E adesso veniamo agli affreschi della parrocchiale di San Giorgio risalente
al XIV secolo, quelli affreschi che ci hanno dato lo spunto per questa
ricerca. Sulle pareti della chiesa in stile gotico, secondo Branko Fucic,
nel suo libro "Istarske Freske" (Affreschi istriani) le figure sarebbero
opera di una scuola veterogotica e risalirebbero tra il 1470 e il 1479.
Secondo questo autore lo stile è molto vicino a quello di Vincenzo da
Castua, evidente soprattutto nelle figure e nelle facce rotonde degli angeli
e, soprattutto, nella grande scena di massa della Crocifissione. Secondo
questo autore, gli affreschi della chiesa di Laurana sarebbero la
composizione murale di più alta qualità dell'intero territorio quarnerino.

Sardelle, sgombri, lanzarde e… nascituri

A questo punto naturalmente non potevamo dimenticarci di ricordare una delle
più belle leggende istriane che riguarda proprio i lauranesi. Si racconta
che in un tardo pomeriggio due pescatori scendessero al mare per andare a
pescare.

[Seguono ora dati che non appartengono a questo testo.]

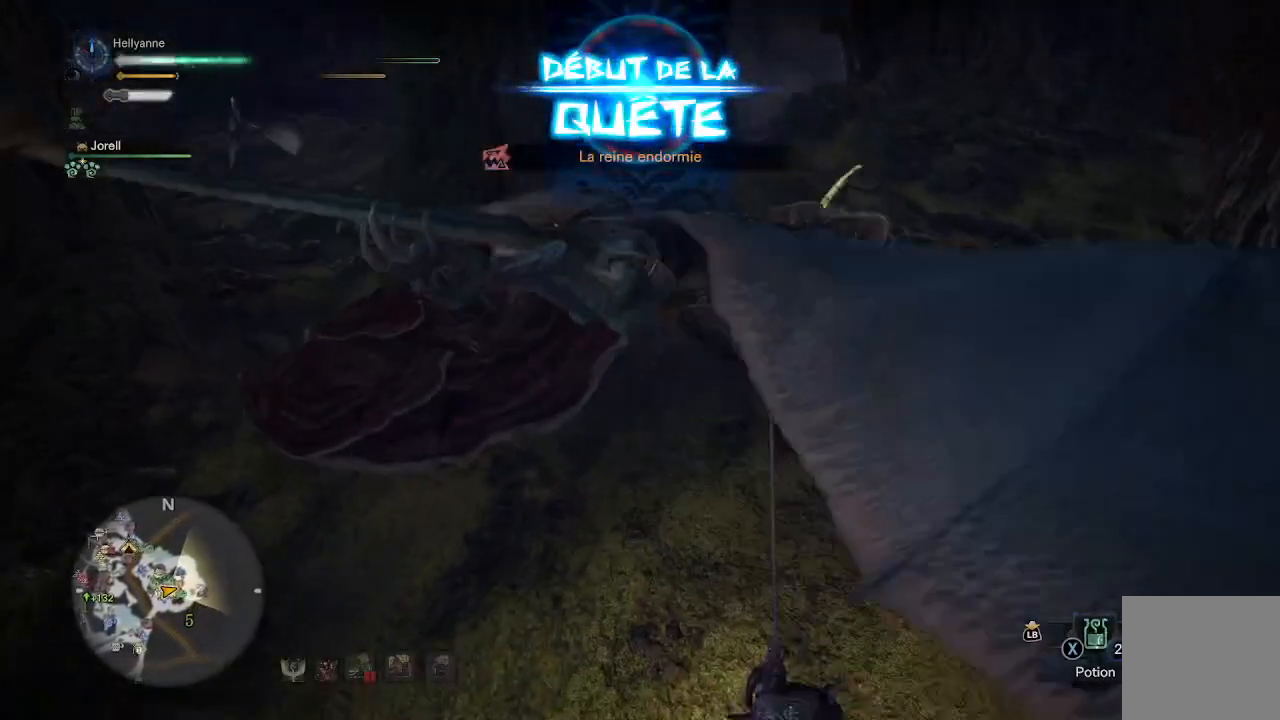
{"buttons": [], "left_stick": "center", "right_stick": "center", "events": []}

Arrivati in porto, prepararono la barca e, una volta al largo,
aspettarono il buio e poi accesero la lampara. Ed ecco subito la luce
intensa attirare le sardelle: una, due, dieci, cento, un migliaio! Era tutto
un luccichio. E, dietro alle sardelle, ecco arrivare anche dei begli sgombri
che guizzarono veloci. E poi delle lanzarde! Erano già le dieci di sera.
Soddisfatti i due pescatori stavano per gettare le reti quando, lontano
lontano, sulla riva, intesero degli acuti lamenti di una donna:
– Aiuto, aiuto! Gente sono sola, aiutatemi, vi prego aiutatemi!…
Uno di loro esclamò:
– Al diavolo anche le sardelle, gli sgombri e le lanzarde! Dobbiamo
accorrere, aiutare chi ha bisogno!
Immediatamente si misero a pigiare sui remi, giù e giù, la prua diretta
verso il luogo dal quale arrivavano le grida. Così dopo un po' arrivarono in
una piccola insenatura quasi sotto Moschiena. Nel buio, sulla riva, videro
una casetta, un lumicino a una finestra. Pronti approdarono, legarono la
barca a uno scoglio, staccarono la lampara e con quella luce in mano
accorsero. Erano le grida di una povera donna che stava partorendo.
I due, voglia o non voglia, dovettero improvvisarsi levatrici. Veramente uno
reggeva la lampara e l'altro aiutava la donna. Ed ecco, senza tante
difficoltà, nascere un bel bimbetto. Ma non finì qui! Altri lamenti della
donna e sotto la luce della lampara ecco nascere un secondo bambino. Poi
ancora lamenti e, incredibile a dirsi, ne spunta un terzo!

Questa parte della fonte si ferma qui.